The discussion on the different types of languages in which programming can be learned intrigued me because it showed how things can be interpreted differently by different people. I thought the piece on teaching children/babies a vocabulary of 50 words would be easy for them to learn, but it would create so many problems when it came time for them to have more complex thoughts that they could not express with only 50 words. Sure, everyone has their own ideas on how to learn or teach something, but it’s important to remember that everyone is different and has different learning styles, so the same thing won’t work for everyone.
Overall, this essay was interesting, but I didn’t like it as much as some of the others we’ve read. I found it sort of repetitive and very similar to the piece by Kay and Goldberg. However, I do feel it’s possible to take things from this essay.
The first thing that really jumped out at me was the realization that people have to sort of go through a “child” stage in every new thing they take on. It takes Bishop the entire essay to realize that the only way he can become a pseudo Kimonian is that he must be a naive child and sort of give the system some pressure and resistance, because it will show that he recognizes the expectations of society and that he is starting to conform. This happens to every person in every new stage in their life because they are no longer the person who knows everything; they are in a way inferior to the people who do know the ropes. To me, this connected back to our discussion from Illich and how you have to work your way through what society wants you to do to really prove yourself and become something in the world.
Another thing I would like to discuss is sort of branching off from the child stage, but the fact that Bishop had to go through years of studying and passing an exam that only one out of a thousand people pass is sort of parallel with high school students and college. With Kimon being so selective, it reminded me of how universities are so selective today as compared to even a few years ago. This also relates back to Illich’s essay with following what the system wants you to do, and being forced into a pattern of 12+ years of schooling just to reach the bare minimum, and now 12 years isn’t even enough.
One last major thing I found interesting was the differences in cultures between Kimon and Earth. From the differences in schooling and behaviors within the cultures, Kimon has a much more sophisticated atmosphere and Earth is portrayed as an unorganized mess that doesn’t really have a strong diplomatic standing within the “galaxy”. When reading this section of the essay, it reminded me of how different US cultures and Asian cultures are.

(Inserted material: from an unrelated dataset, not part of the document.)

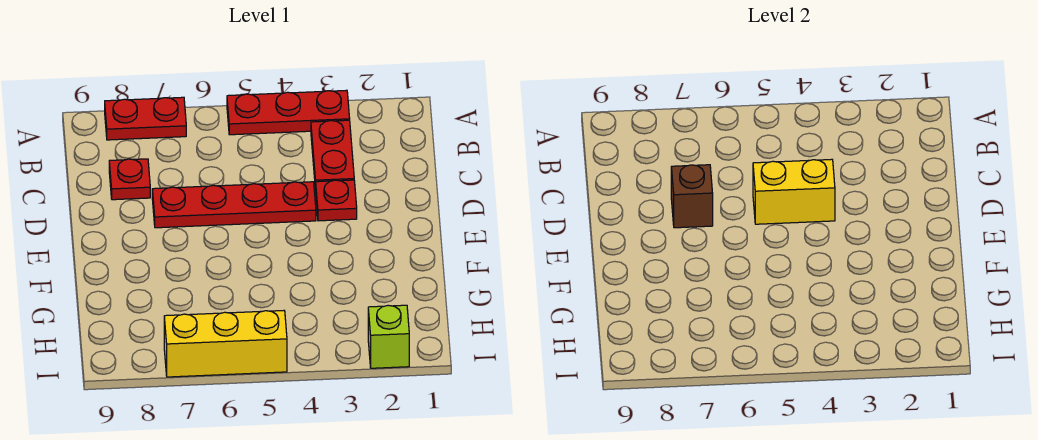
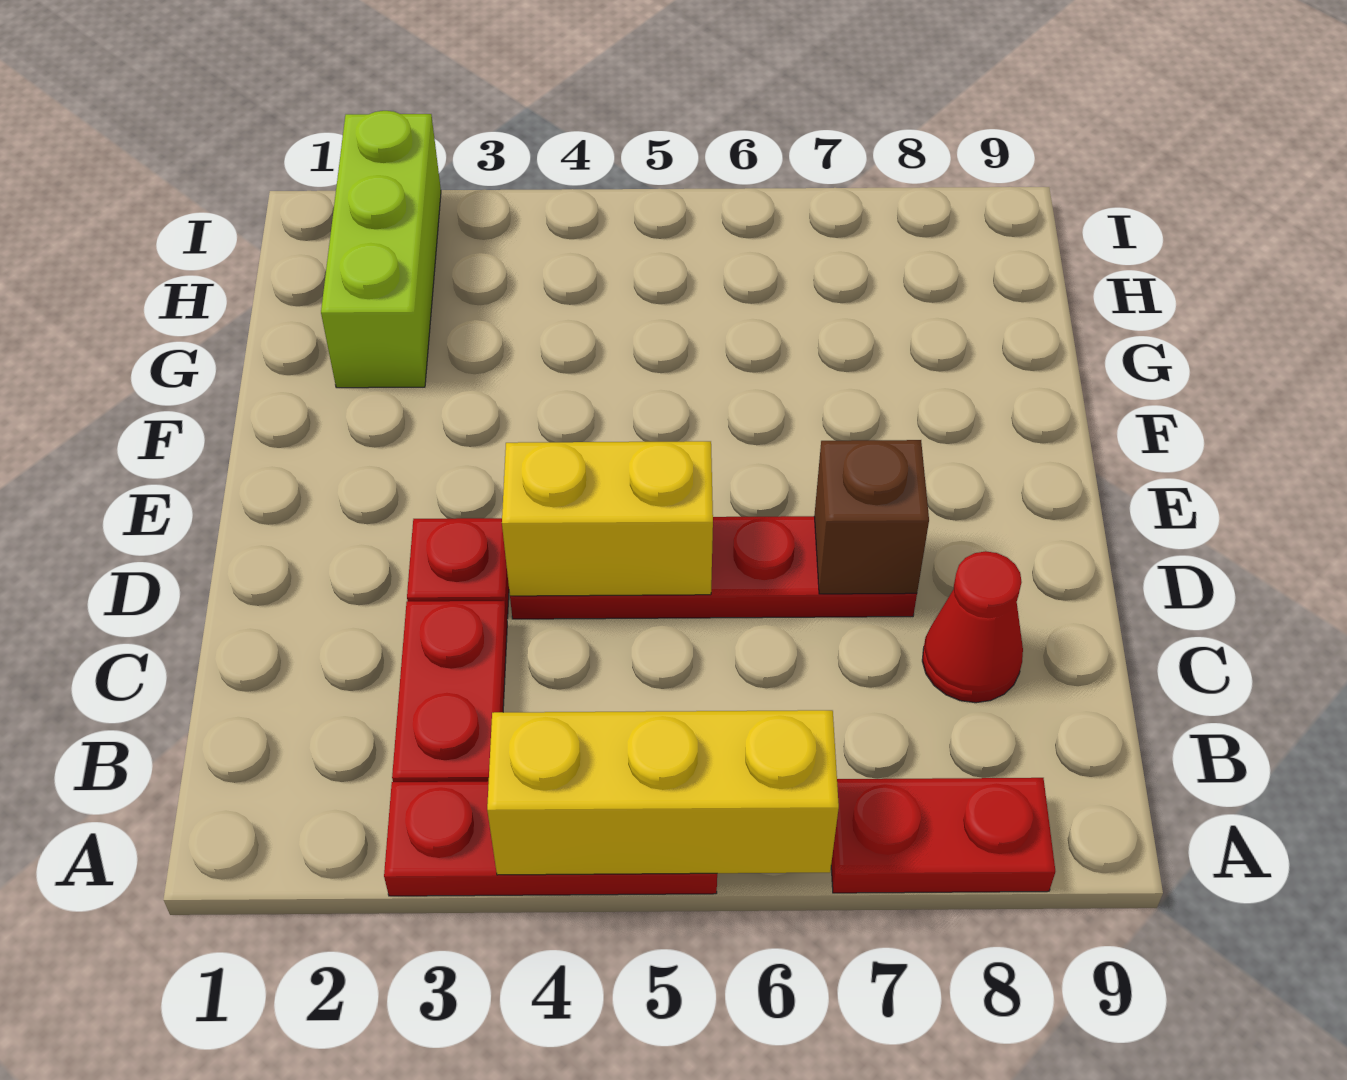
red 1x1 plate [109,159,150,200] -> red 1x1 cone [922,551,1023,703]
lime 1x1 brick [368,305,409,368] -> lime 1x3 brick [321,111,441,388]
yellow 1x3 brick [164,311,287,377] -> yellow 1x3 brick moved to [487,710,839,875]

In Japan, children start in school much earlier and start with harder material, which is why Asian children grow up to be much smarter and are more able to innovate in the technological world. A majority of American children, and the number is growing, are starting to think that they can do less and less and still do well in the world, which is wrong. It is so important to work hard because that will give you the work ethic and the motivation to be successful when you are older.
I felt that this essay could have gone in a lot of directions, but these things are what stood out to me; let me know what you think!